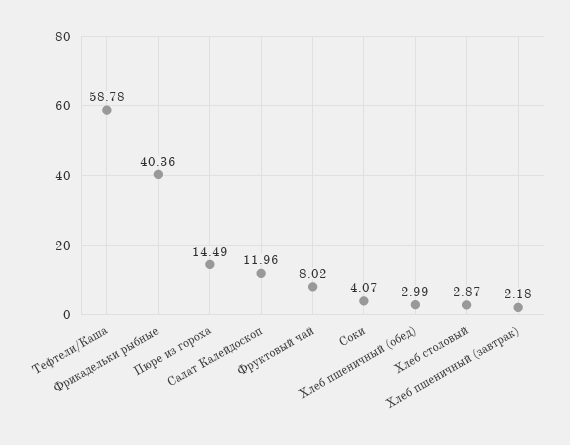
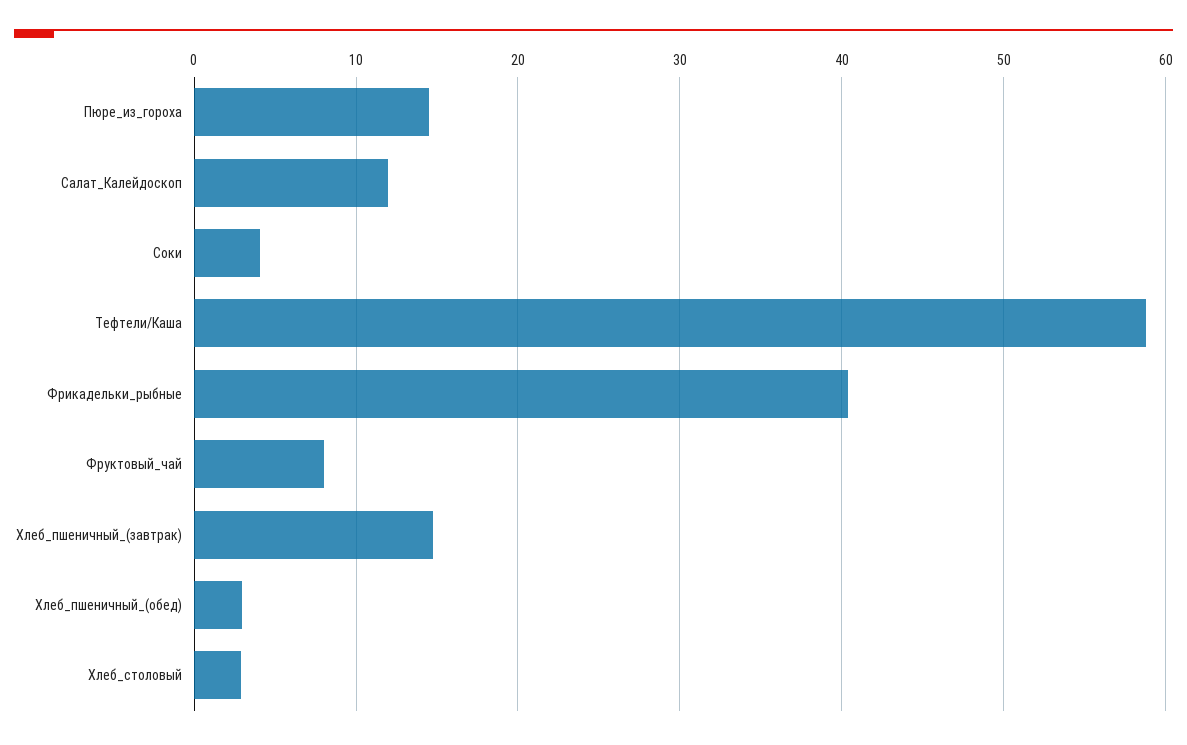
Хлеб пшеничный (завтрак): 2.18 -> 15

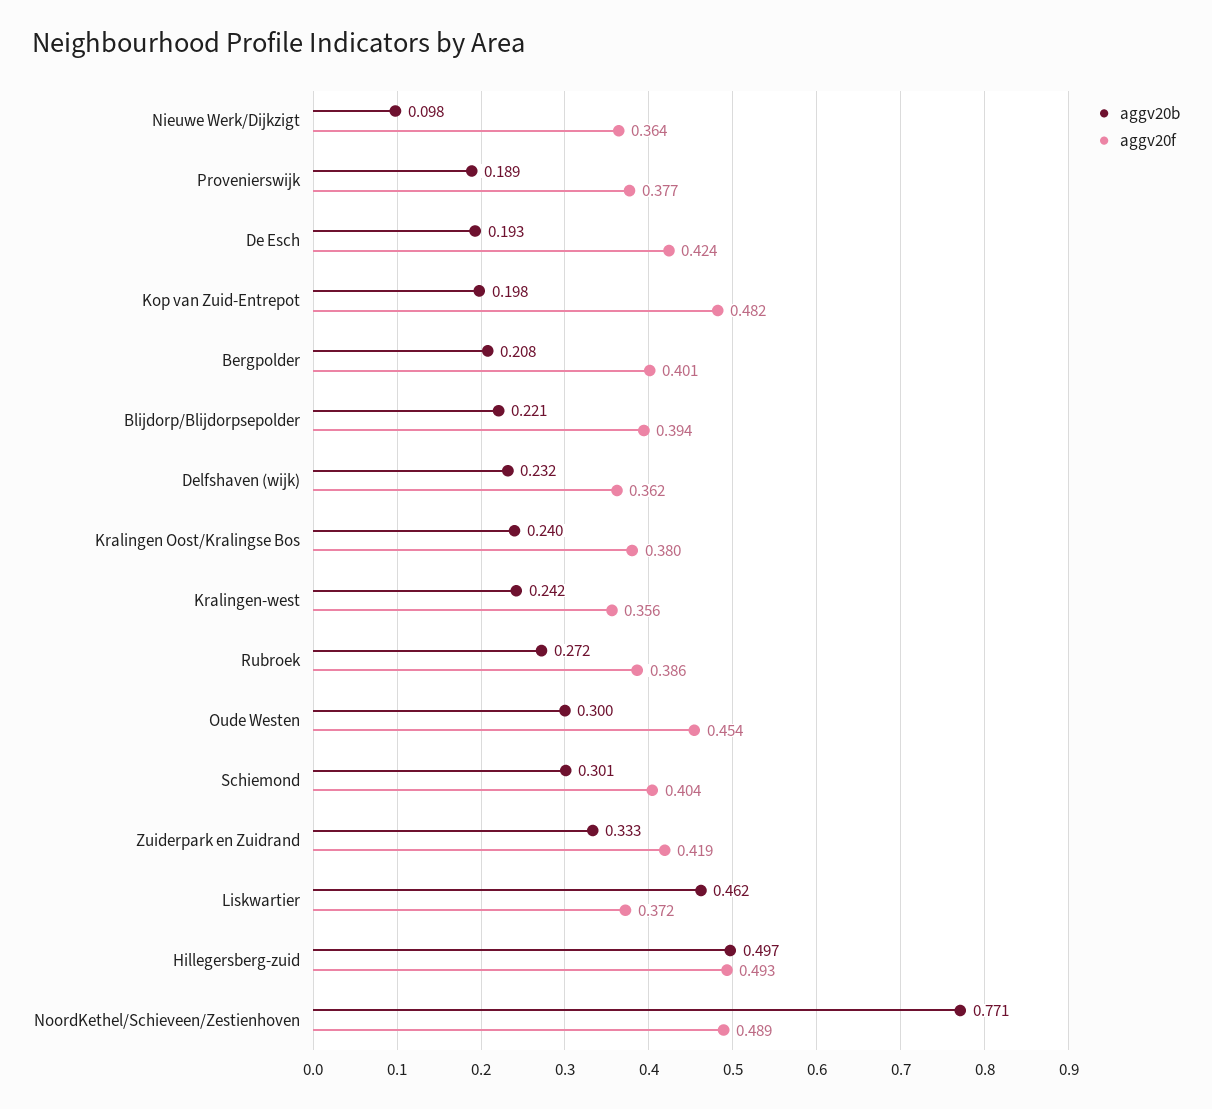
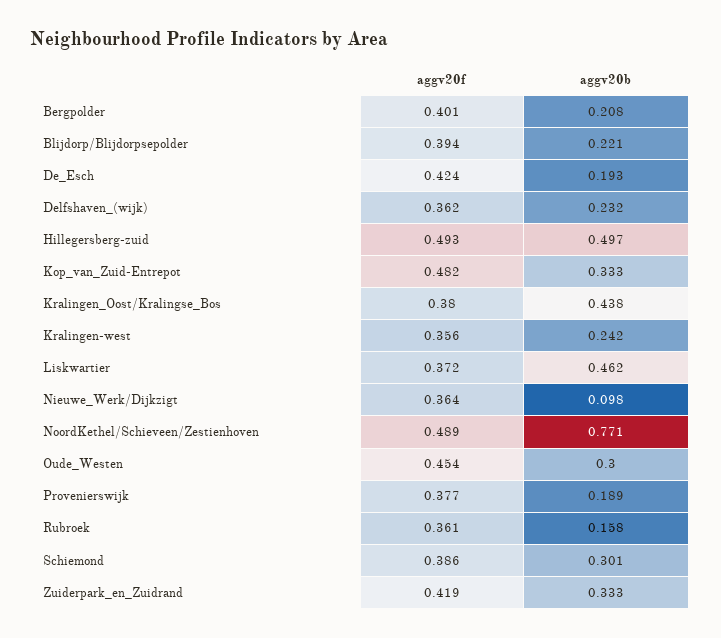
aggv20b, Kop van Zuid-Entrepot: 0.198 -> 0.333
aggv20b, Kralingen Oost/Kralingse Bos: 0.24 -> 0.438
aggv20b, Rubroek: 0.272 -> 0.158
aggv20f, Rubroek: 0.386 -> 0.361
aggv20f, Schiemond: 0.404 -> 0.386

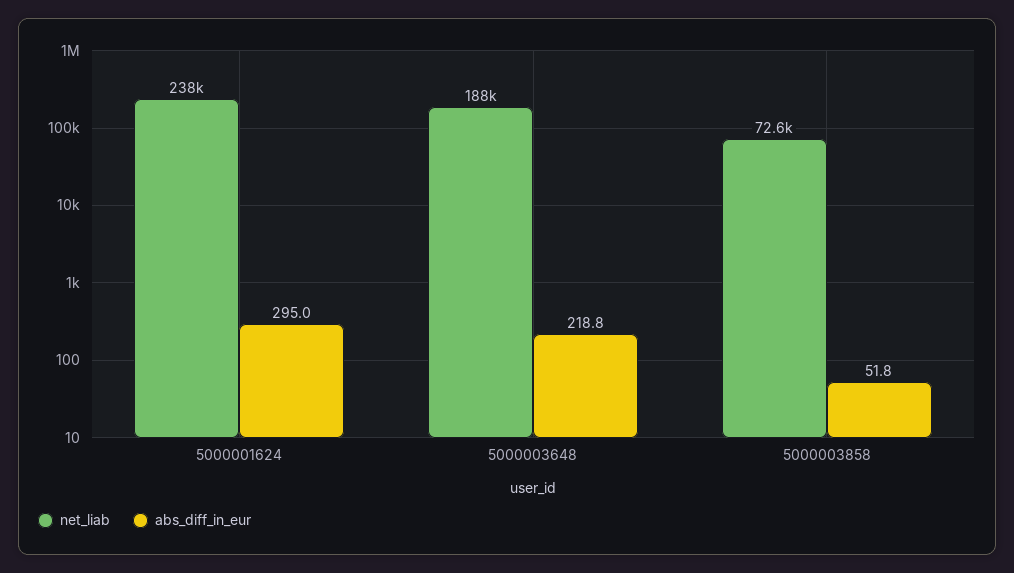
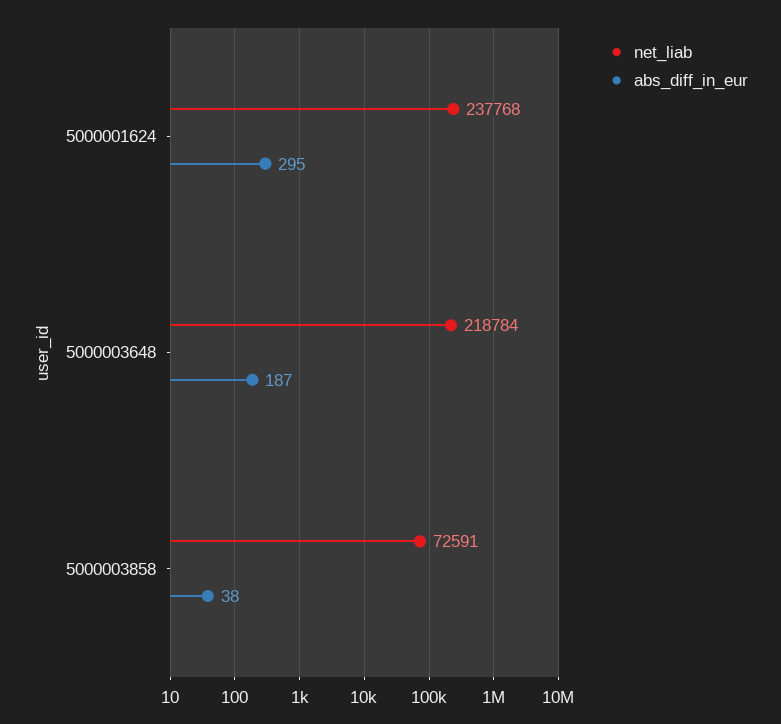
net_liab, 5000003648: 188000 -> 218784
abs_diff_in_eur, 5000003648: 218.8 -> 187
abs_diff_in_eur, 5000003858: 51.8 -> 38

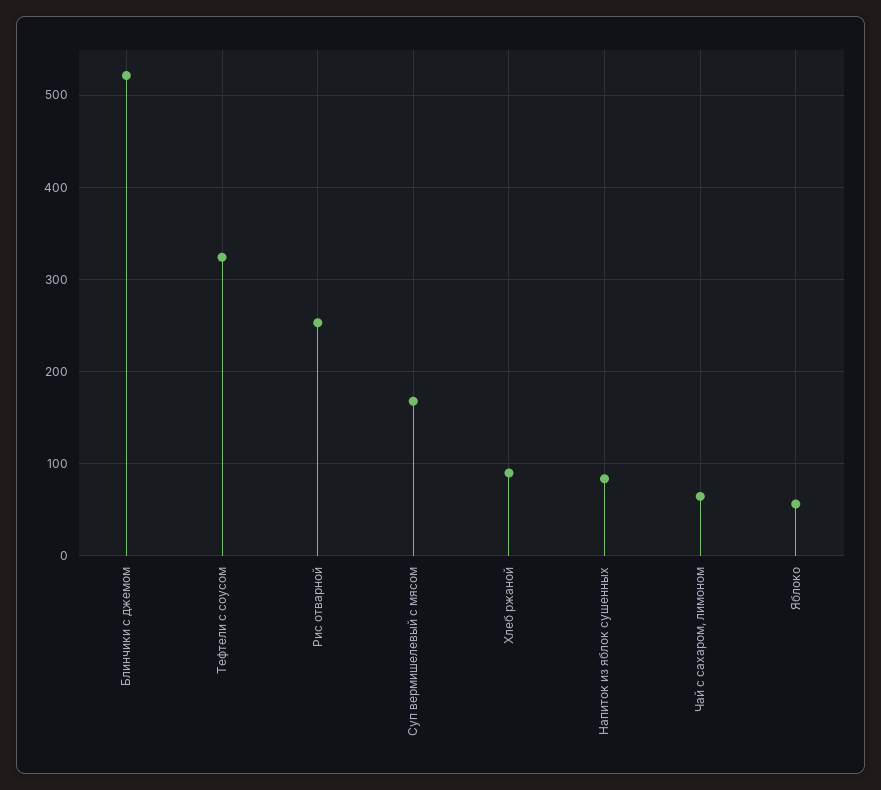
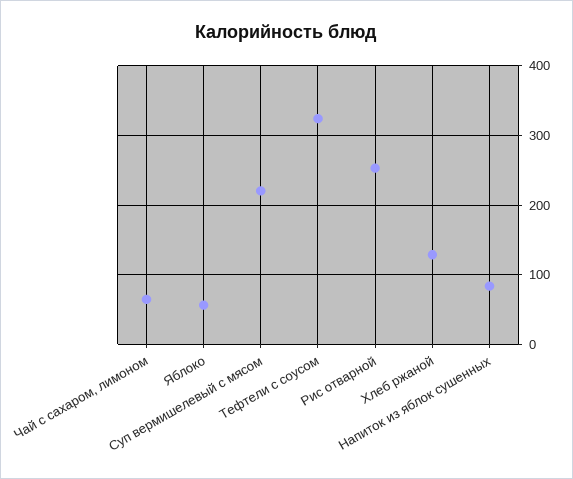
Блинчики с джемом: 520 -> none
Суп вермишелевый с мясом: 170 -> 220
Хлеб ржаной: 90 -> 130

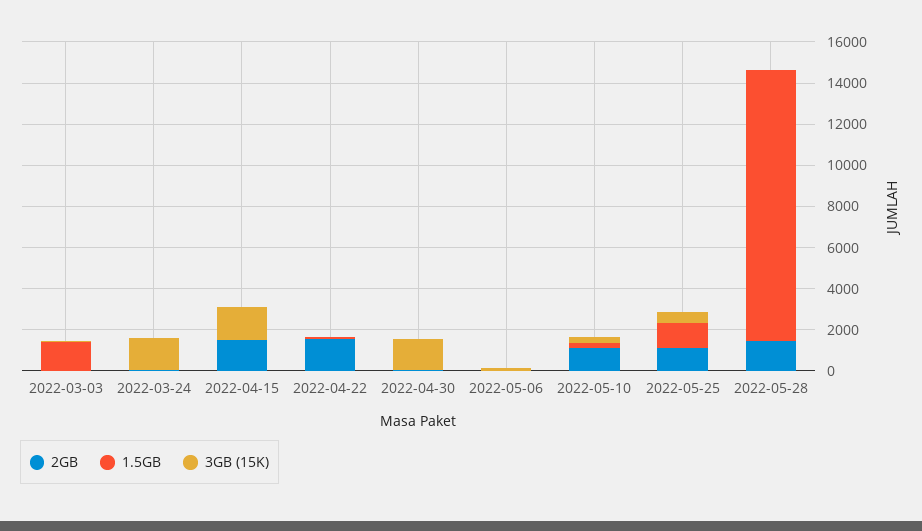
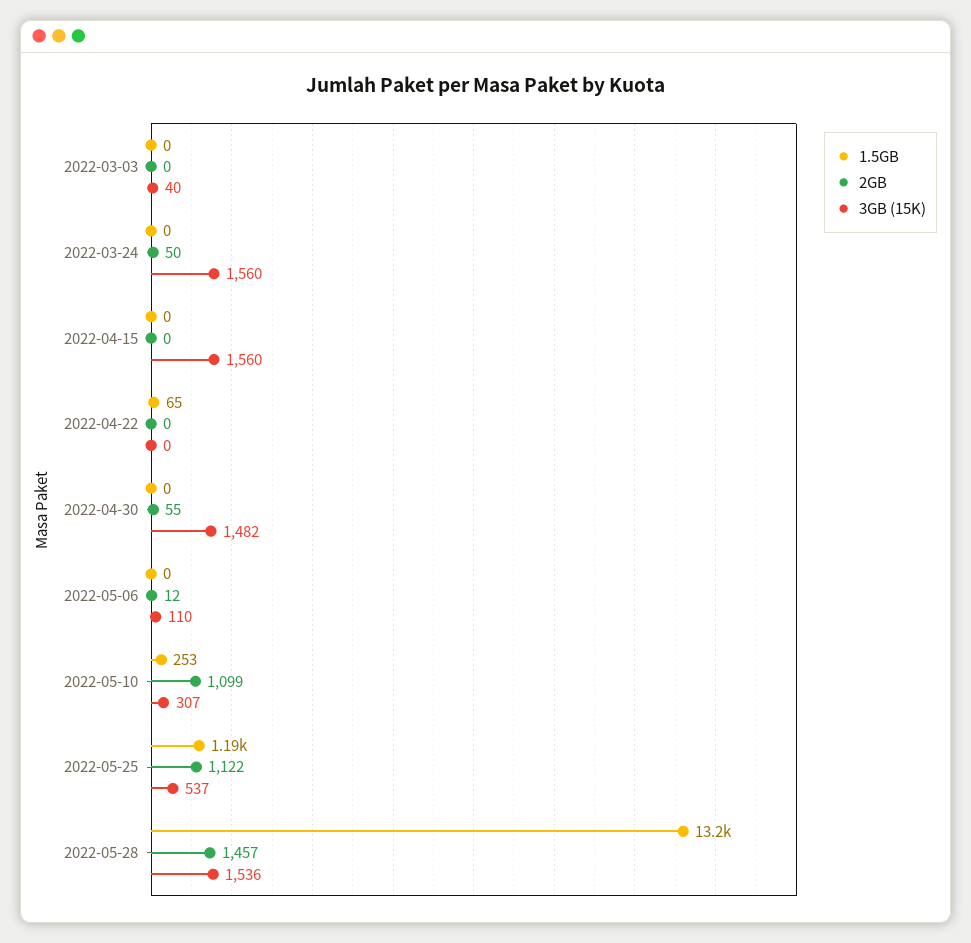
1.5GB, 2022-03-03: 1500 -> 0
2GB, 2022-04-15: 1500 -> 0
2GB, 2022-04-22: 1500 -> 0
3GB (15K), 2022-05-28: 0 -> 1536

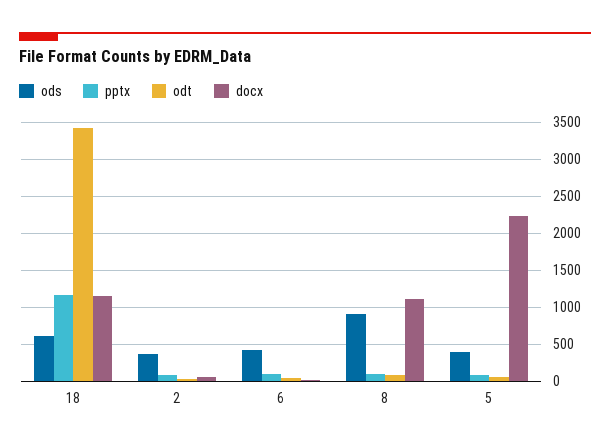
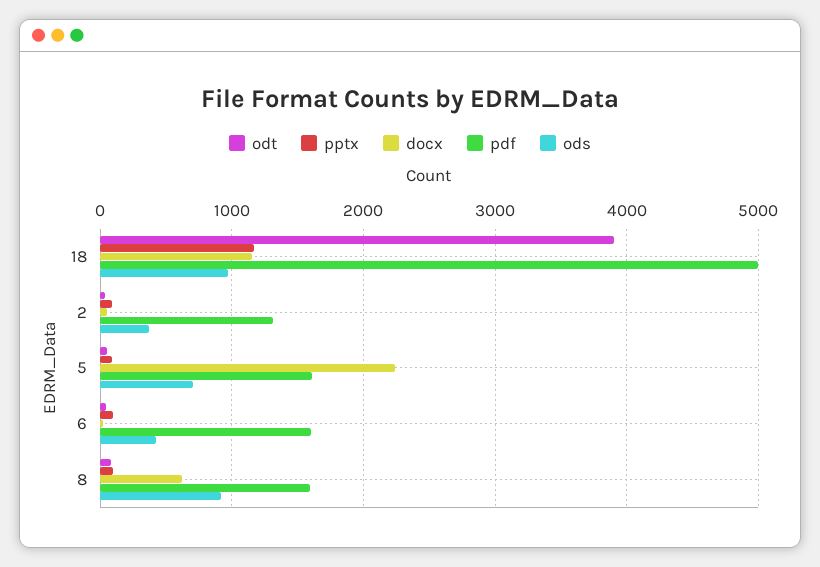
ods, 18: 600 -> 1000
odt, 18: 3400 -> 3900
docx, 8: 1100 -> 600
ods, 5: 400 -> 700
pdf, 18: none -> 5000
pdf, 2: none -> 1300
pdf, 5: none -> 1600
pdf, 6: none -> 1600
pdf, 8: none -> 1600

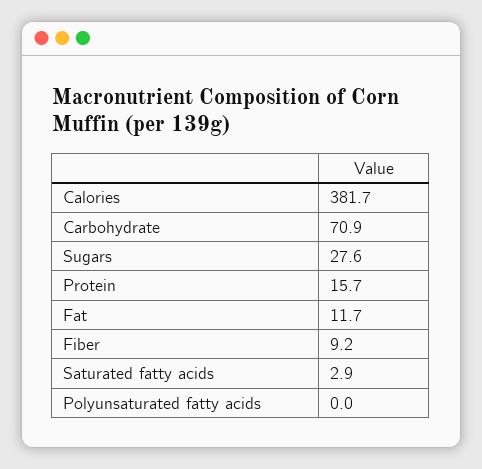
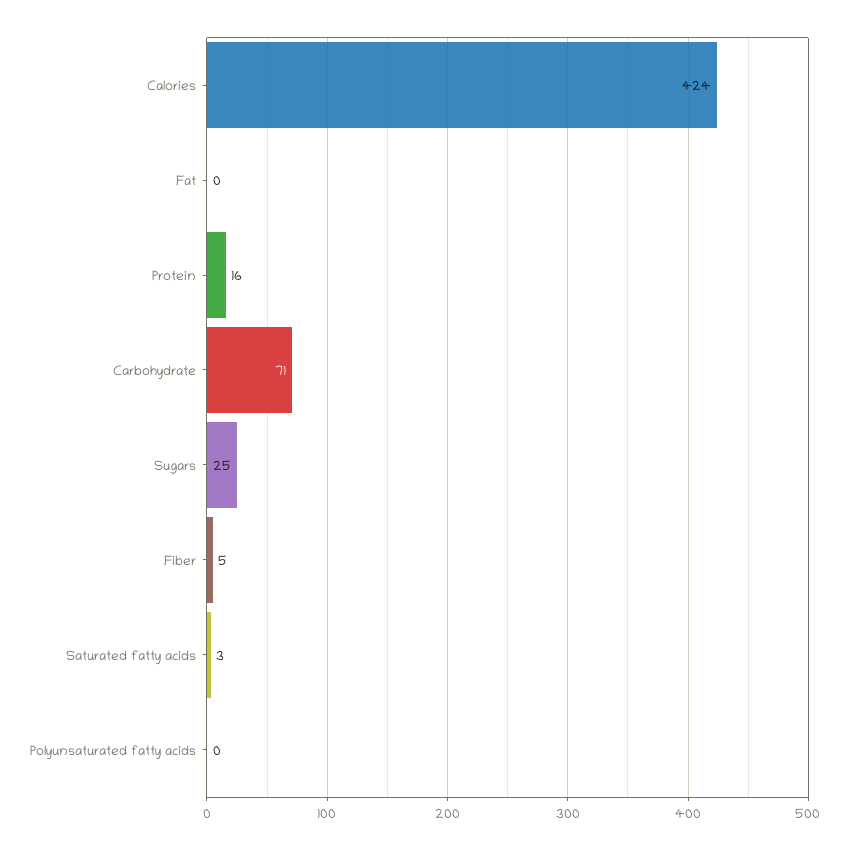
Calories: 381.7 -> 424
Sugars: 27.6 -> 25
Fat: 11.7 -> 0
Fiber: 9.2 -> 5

--------

● **What is needed**:
Find the line containing "Calories: 381.7 -> 424" in the data above. Please transcribe it and every line after it, exactly.

● **Answer**:
Calories: 381.7 -> 424
Sugars: 27.6 -> 25
Fat: 11.7 -> 0
Fiber: 9.2 -> 5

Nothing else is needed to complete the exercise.